The cause of the failure of the 0B VC make-up charcoal adsorber bypass leakage test was determined to be the settling of the charcoal over time, allowing a leak to develop gradually. The 0B charcoal trays were originally installed in 1988. In addition, failing to perform this surveillance in December 2003, resulted in a missed opportunity for trending of the degradation and possible intervention before exceeding the acceptance criteria.

The cause of the failure for the 0B VC recirculation charcoal adsorber bank operability test was determined to be leakage past the closed bypass damper (i.e, 0VC044Y). It is unknown why the bypass damper developed enough leakage to effect the Halide penetration test. No maintenance had been performed on the bypass damper since the last successful test. In addition, failing to perform this surveillance procedure in December, 2003, resulted in a missed opportunity for trending of the degradation and possible intervention before exceeding the acceptance criteria.

D. Safety Analysis

A risk evaluation was conducted using methods described in Engineering procedure ER-AA-600-1045, Risk Assessments of Missed or Deficient Surveillances. Both a bounding risk assessment and a refined assessment were performed. These assessments concluded that the risk impact of the missed surveillances was not significant and the surveillance frequencies could be extended to allow completion in a systematic manner.

In support of the SR 3.0.3 risk analysis, a conservative bounding analysis was completed of the applicable UFSAR chapter 15 accident analysis assuming no credit for AB filtration and a 50% efficiency on the FHB filters. The result of this analysis indicate that the offsite dose would be under 10 CFR Part 100 limits and the dose to the control room operators would be less than the limits specified in the UFSAR.

The impact of the three failed VC SRs involving both trains has been evaluated and given the actual VC system make-up flowrates, recirculation flowrate, inleakage

flowrates and as-found filter efficiencies, the existing Main Control Room habitability analysis would bound these as-found conditions and there would be no adverse impact on the dose to control room operators.

E. Corrective Actions

The responsible individuals employment was terminated. All TS Ventilation surveillance procedures that were performed by this individual were reperformed unless the results could be independently verified by another means.

A review was conducted of 584 work documents completed by the individual during his tenure in the Byron Engineering Department. Several other non-TS falsifications of records were identified and appropriate actions taken to resolve.

Several actions were taken to improve supervisory oversight of system managers.

These include issuing clear expectations to Engineering supervisors for performing and documenting quality field observations. Additionally, Engineering supervisors day-to-day activities will be aligned to those expectations listed in the Conduct of Plant Engineering Manual. This should increase the amount of time allocated for supervisory oversight activities.

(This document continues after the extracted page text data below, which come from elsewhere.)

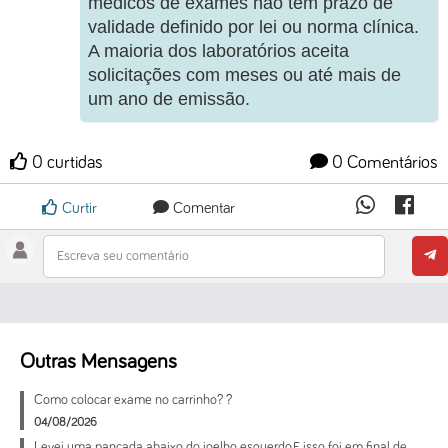
médicos de exames não têm prazo de
validade definido por lei ou norma clínica.
A maioria dos laboratórios aceita
solicitações com meses ou até mais de
um ano de emissão.
0 curtidas
0 Comentários
Curtir
Comentar
Escreva seu comentário
Outras Mensagens
Como colocar exame no carrinho? ?
04/08/2026
Levei uma pancada abaixo do joelho esquerdo.E isso foi em final de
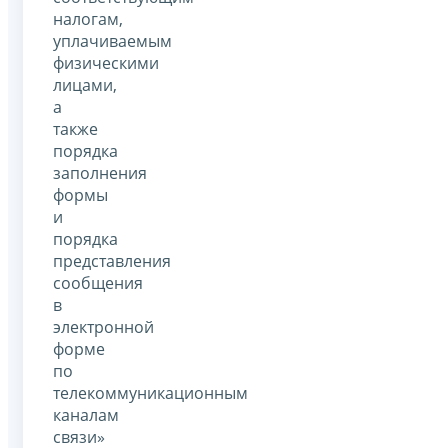
налогам,
уплачиваемым
физическими
лицами,
а
также
порядка
заполнения
формы
и
порядка
представления
сообщения
в
электронной
форме
по
телекоммуникационным
каналам
связи»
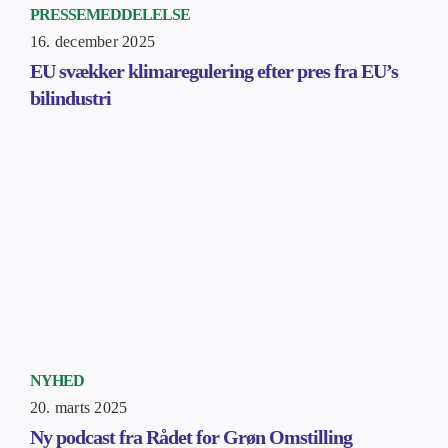
PRESSEMEDDELELSE
16. december 2025
EU svækker klimaregulering efter pres fra EU’s
bilindustri
NYHED
20. marts 2025
Ny podcast fra Rådet for Grøn Omstilling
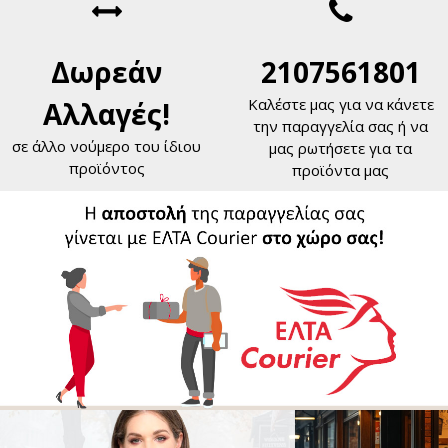
Δωρεάν
2107561801
Καλέστε μας για να κάνετε
Αλλαγές!
την παραγγελία σας ή να
σε άλλο νούμερο του ίδιου
μας ρωτήσετε για τα
προϊόντος
προϊόντα μας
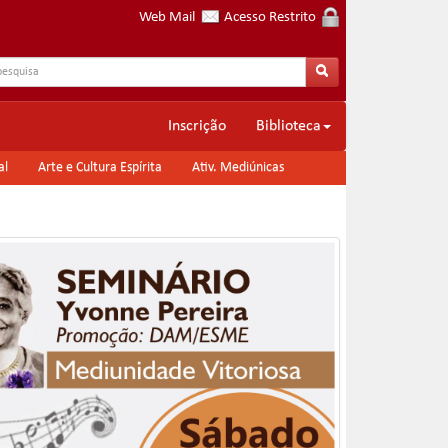
Web Mail
Acesso Restrito
Inscrição
Biblioteca
al
Arte e Cultura Espírita
Ativ. Mediúnicas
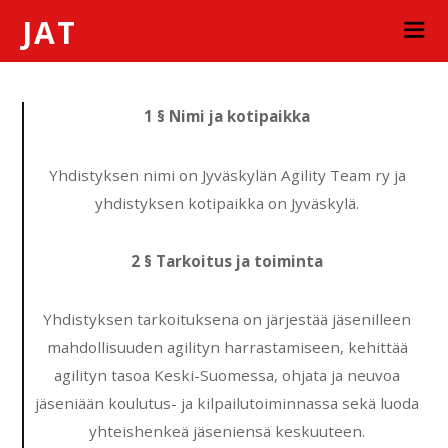
JAT
1 § Nimi ja kotipaikka
Yhdistyksen nimi on Jyväskylän Agility Team ry ja
yhdistyksen kotipaikka on Jyväskylä.
2 § Tarkoitus ja toiminta
Yhdistyksen tarkoituksena on järjestää jäsenilleen
mahdollisuuden agilityn harrastamiseen, kehittää
agilityn tasoa Keski-Suomessa, ohjata ja neuvoa
jäseniään koulutus- ja kilpailutoiminnassa sekä luoda
yhteishenkeä jäseniensä keskuuteen.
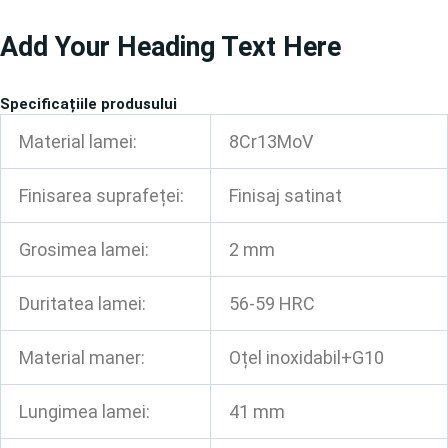
Treci
Add Your Heading Text Here
la
conținut
Specificațiile produsului
Material lamei:
8Cr13MoV
Finisarea suprafeței:
Finisaj satinat
Grosimea lamei:
2 mm
Duritatea lamei:
56-59 HRC
Material maner:
Oțel inoxidabil+G10
Lungimea lamei:
41 mm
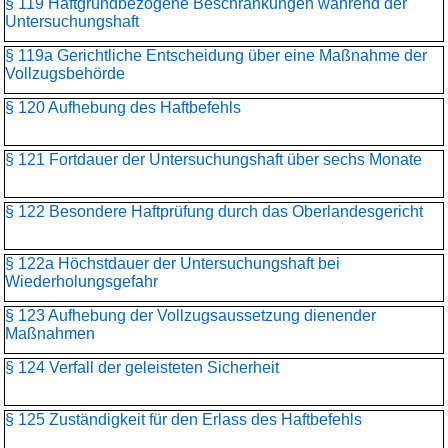
§ 119 Haftgrundbezogene Beschränkungen während der
Untersuchungshaft
§ 119a Gerichtliche Entscheidung über eine Maßnahme der
Vollzugsbehörde
§ 120 Aufhebung des Haftbefehls
§ 121 Fortdauer der Untersuchungshaft über sechs Monate
§ 122 Besondere Haftprüfung durch das Oberlandesgericht
§ 122a Höchstdauer der Untersuchungshaft bei
Wiederholungsgefahr
§ 123 Aufhebung der Vollzugsaussetzung dienender
Maßnahmen
§ 124 Verfall der geleisteten Sicherheit
§ 125 Zuständigkeit für den Erlass des Haftbefehls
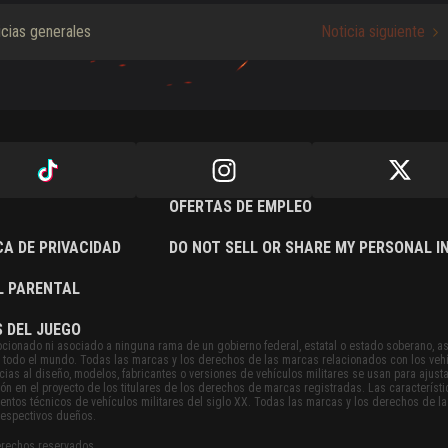
icias generales
Noticia siguiente
OFERTAS DE EMPLEO
CA DE PRIVACIDAD
DO NOT SELL OR SHARE MY PERSONAL 
L PARENTAL
 DEL JUEGO
cionado ni asociado a ninguna rama de un gobierno federal, estatal o estado soberano, a
 en todo el mundo. Todas las marcas y los derechos de las marcas relacionados con los veh
ias al diseño, modelos, fabricantes o versiones de vehículos militares se usan para ajusta
ión en el proyecto de los titulares de los derechos de marcas registradas. Las caracterís
ntos técnicos de vehículos militares del siglo XX. Todas las marcas y los derechos de l
respectivos dueños.
rechos reservados.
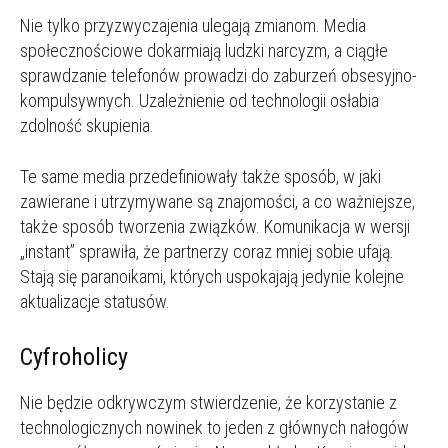
Nie tylko przyzwyczajenia ulegają zmianom. Media
społecznościowe dokarmiają ludzki narcyzm, a ciągłe
sprawdzanie telefonów prowadzi do zaburzeń obsesyjno-
kompulsywnych. Uzależnienie od technologii osłabia
zdolność skupienia.
Te same media przedefiniowały także sposób, w jaki
zawierane i utrzymywane są znajomości, a co ważniejsze,
także sposób tworzenia związków. Komunikacja w wersji
„instant” sprawiła, że partnerzy coraz mniej sobie ufają.
Stają się paranoikami, których uspokajają jedynie kolejne
aktualizacje statusów.
Cyfroholicy
Nie będzie odkrywczym stwierdzenie, że korzystanie z
technologicznych nowinek to jeden z głównych nałogów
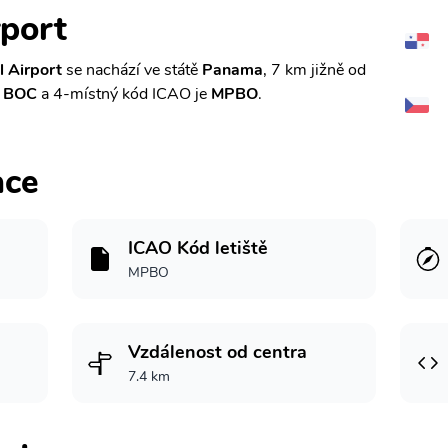
rport
l Airport
se nachází ve státě
Panama
, 7 km jižně od
e
BOC
a 4-místný kód ICAO je
MPBO
.
ace
ICAO Kód letiště
MPBO
Vzdálenost od centra
7.4 km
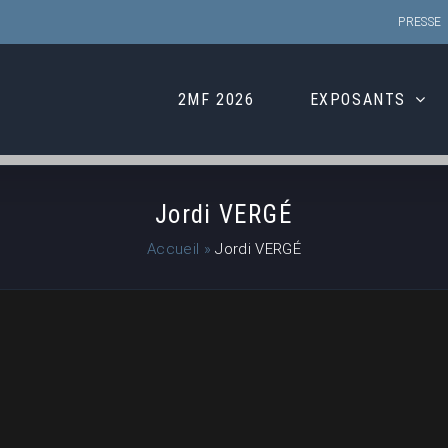
PRESSE
2MF 2026
EXPOSANTS
Jordi VERGÉ
Accueil
»
Jordi VERGÉ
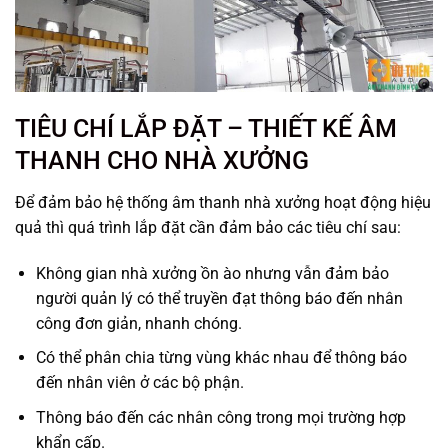
TIÊU CHÍ LẮP ĐẶT – THIẾT KẾ ÂM
THANH CHO NHÀ XƯỞNG
Để đảm bảo hệ thống âm thanh nhà xưởng hoạt động hiệu
quả thì quá trình lắp đặt cần đảm bảo các tiêu chí sau:
Không gian nhà xưởng ồn ào nhưng vẫn đảm bảo
người quản lý có thể truyền đạt thông báo đến nhân
công đơn giản, nhanh chóng.
Có thể phân chia từng vùng khác nhau để thông báo
đến nhân viên ở các bộ phận.
Thông báo đến các nhân công trong mọi trường hợp
khẩn cấp.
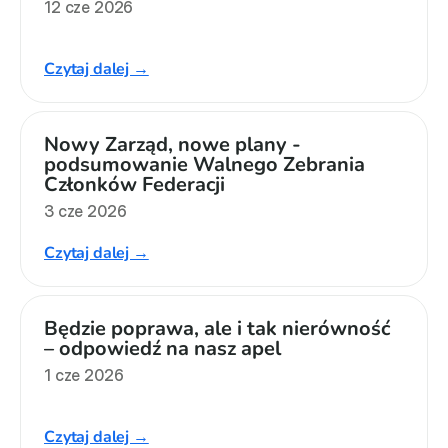
12 cze 2026
Czytaj dalej →
Nowy Zarząd, nowe plany - 
podsumowanie Walnego Zebrania 
Członków Federacji
3 cze 2026
Czytaj dalej →
Będzie poprawa, ale i tak nierówność 
– odpowiedź na nasz apel
1 cze 2026
Czytaj dalej →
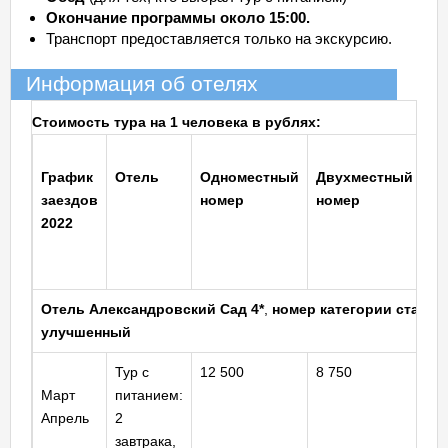
Окончание программы около 15:00.
Транспорт предоставляется только на экскурсию.
Информация об отелях
Стоимость тура на 1 человека в рублях
:
График
Отель
Одноместный
Двухместный
Ре
заездов
номер
номер
до
2022
на
ос
ме
Отель
Александровский Сад 4*
,
номер категории станда
улучшенный
Тур с
12 500
8 750
8 
Март
питанием:
Апрель
2
завтрака,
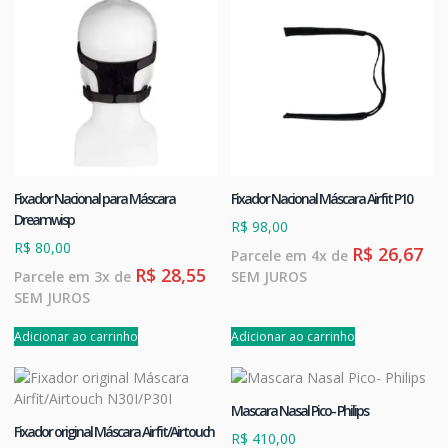
Fixador Nacional para Máscara
Fixador Nacional Máscara Airfit P10
Dreamwisp
R$
98,00
R$
80,00
R$
26,67
Parcele em 4x de
R$
28,55
Parcele em 3x de
SEM JUROS
SEM JUROS
Adicionar ao carrinho
Adicionar ao carrinho
Mascara Nasal Pico- Philips
Fixador original Máscara Airfit/Airtouch
R$
410,00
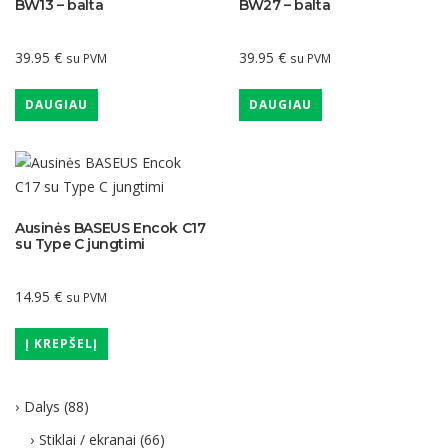
BW13 – balta
BW27 – balta
39.95
€
39.95
€
su PVM
su PVM
DAUGIAU
DAUGIAU
Ausinės BASEUS Encok C17
su Type C jungtimi
14.95
€
su PVM
Į KREPŠELĮ
Dalys
(88)
Stiklai / ekranai
(66)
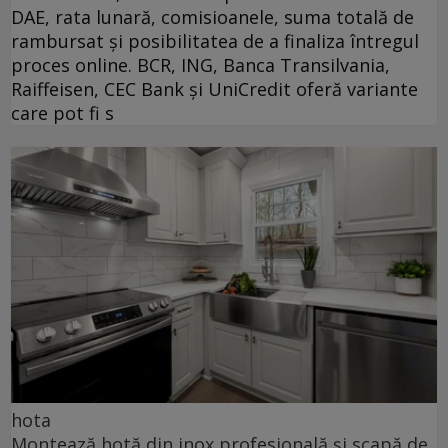
DAE, rata lunară, comisioanele, suma totală de
rambursat și posibilitatea de a finaliza întregul
proces online. BCR, ING, Banca Transilvania,
Raiffeisen, CEC Bank și UniCredit oferă variante
care pot fi s
hota
Montează hotă din inox profesională și scapă de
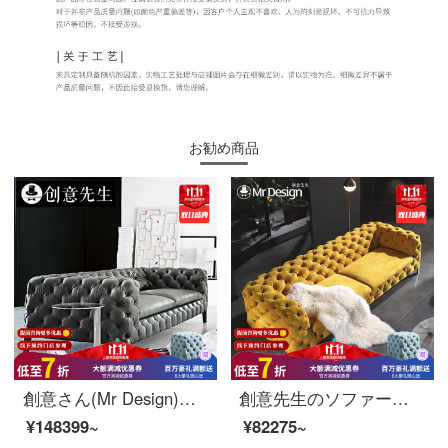
お勧め商品
創意さん(Mr Design)本革ソファイタリア風真皮ソファセット123小型持ち家型個性皮芸ソファオフィスソファイタリア輸入ヘッド層真皮4人位262*102*70 CM
創意先生のソファー布芸ソファーイタリア式の軽い贅沢な研磨砂の綿布三人のソファーは銅の足を引っ張ってから、現代客間ソファー事務所のソファーの見本室にオーダーメイドして輸入したすり毛の布を引き延ばして黄銅の足を引き延ばします。
¥148399~
¥82275~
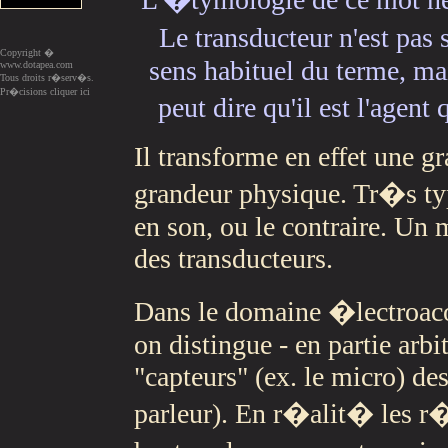
Le transducteur n'est pa
Copyright �
sens habituel du terme, ma
www.dotapea.com
Tous droits r�serv�s.
Pr�cisions cliquer ici
peut dire qu'il est l'agen
Il transforme en effet une g
grandeur physique. Tr�s ty
en son, ou le contraire. Un
des transducteurs.
Dans le domaine �lectroac
on distingue - en partie arbi
"capteurs" (ex. le micro) des
parleur). En r�alit� les r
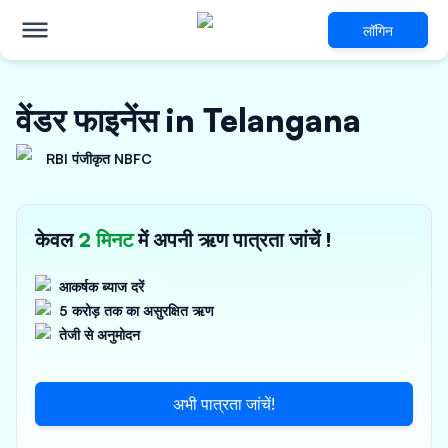
लॉगिन
वेंडर फाइनेंस in Telangana
RBI पंजीकृत NBFC
केवल
2 मिनट
में अपनी ऋण पात्रता जांचें !
आकर्षक ब्याज दरें
5 करोड़ तक का असुरक्षित ऋण
तेजी से अनुमोदन
अभी पात्रता जांचें!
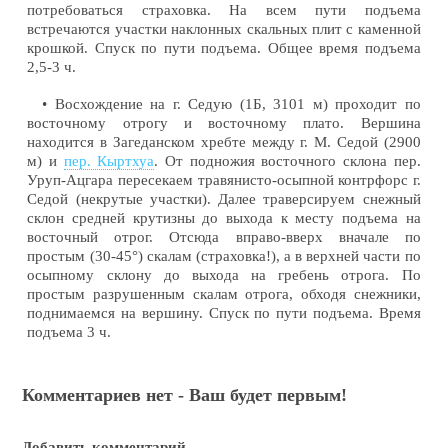
потребоваться страховка. На всем пути подъема
встречаются участки наклонных скальных плит с каменной
крошкой. Спуск по пути подъема. Общее время подъема
2,5-3 ч.
• Восхождение на г. Седую (1Б, 3101 м) проходит по
восточному отрогу и восточному плато. Вершина
находится в Загеданском хребте между г. М. Седой (2900
м) и
пер. Кыртхуа
. От подножия восточного склона пер.
Уруп-Ацгара пересекаем травянисто-осыпной контрфорс г.
Седой (некрутые участки). Далее траверсируем снежный
склон средней крутизны до выхода к месту подъема на
восточный отрог. Отсюда вправо-вверх вначале по
простым (30-45°) скалам (страховка!), а в верхней части по
осыпному склону до выхода на гребень отрога. По
простым разрушенным скалам отрога, обходя снежники,
поднимаемся на вершину. Спуск по пути подъема. Время
подъема 3 ч.
Комментариев нет - Ваш будет первым!
Добавить комментарий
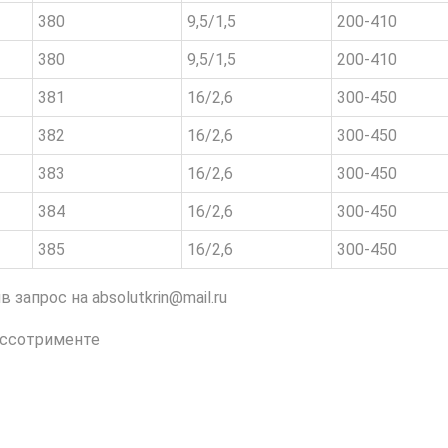
380
9,5/1,5
200-410
380
9,5/1,5
200-410
381
16/2,6
300-450
382
16/2,6
300-450
383
16/2,6
300-450
384
16/2,6
300-450
385
16/2,6
300-450
запрос на absolutkrin@mail.ru
ассотрименте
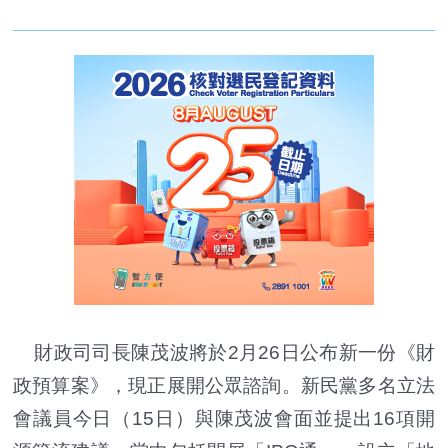
財政司司長陳茂波將於2月26日公布新一份《財
政預算案》，現正展開公眾諮詢。新民黨多名立法
會議員今日（15日）與陳茂波會面並提出16項開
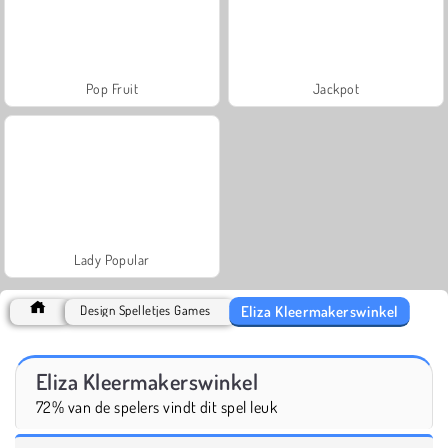
Pop Fruit
Jackpot
Lady Popular
Eliza Kleermakerswinkel
Design Spelletjes Games
Eliza Kleermakerswinkel
72% van de spelers vindt dit spel leuk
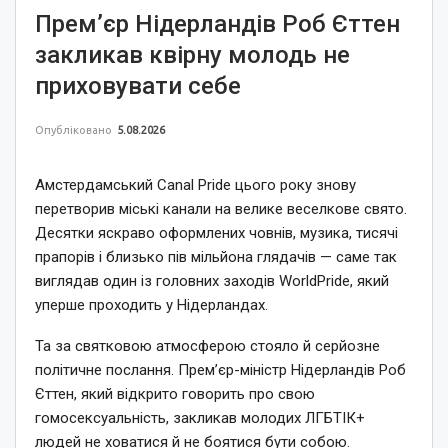
Прем’єр Нідерландів Роб Єттен
закликав квірну молодь не
приховувати себе
Опубліковано
5.08.2026
Амстердамський Canal Pride цього року знову
перетворив міські канали на велике веселкове свято.
Десятки яскраво оформлених човнів, музика, тисячі
прапорів і близько пів мільйона глядачів — саме так
виглядав один із головних заходів WorldPride, який
уперше проходить у Нідерландах.
Та за святковою атмосферою стояло й серйозне
політичне послання. Прем’єр-міністр Нідерландів Роб
Єттен, який відкрито говорить про свою
гомосексуальність, закликав молодих ЛГБТІК+
людей не ховатися й не боятися бути собою.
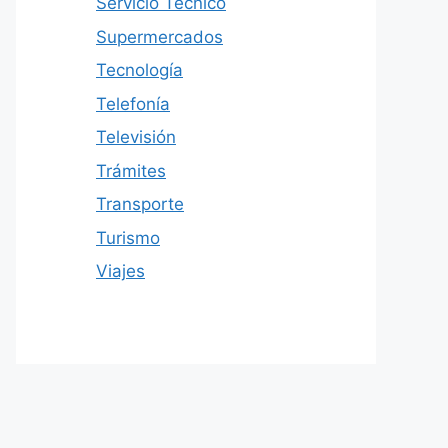
Servicio Técnico
Supermercados
Tecnología
Telefonía
Televisión
Trámites
Transporte
Turismo
Viajes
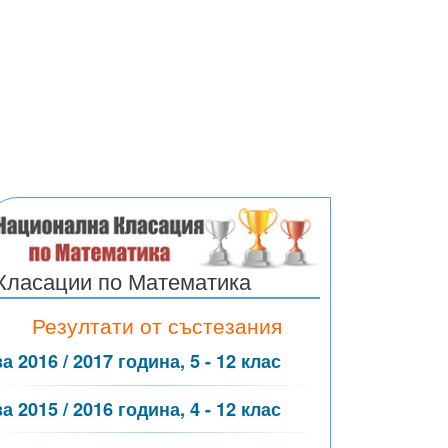
Класации по Математика
Резултати от състезания
за 2016 / 2017 година, 5 - 12 клас
за 2015 / 2016 година, 4 - 12 клас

Management oversight of the Predefine Process has been improved. This will be accomplished by having all Predefine work activities at the finished status reviewed at the weekly Work Management Review meeting. In addition, an indicator or report on predefines at the finished status will be included in the agenda of the planning and status meeting attended daily by senior managers. This will provide additional senior management level oversight of the Predefine Process.

A self-assessment of the Corrective Action Program within the Work Management and Engineering Departments will be conducted. This assessment will focus on identification threshold, individual participation and type of issues generated.

The corrective actions for the surveillance failure are explained in the description section above.

F. Previous Occurrences

A review of Byron Station events since January 2003 found no similar events.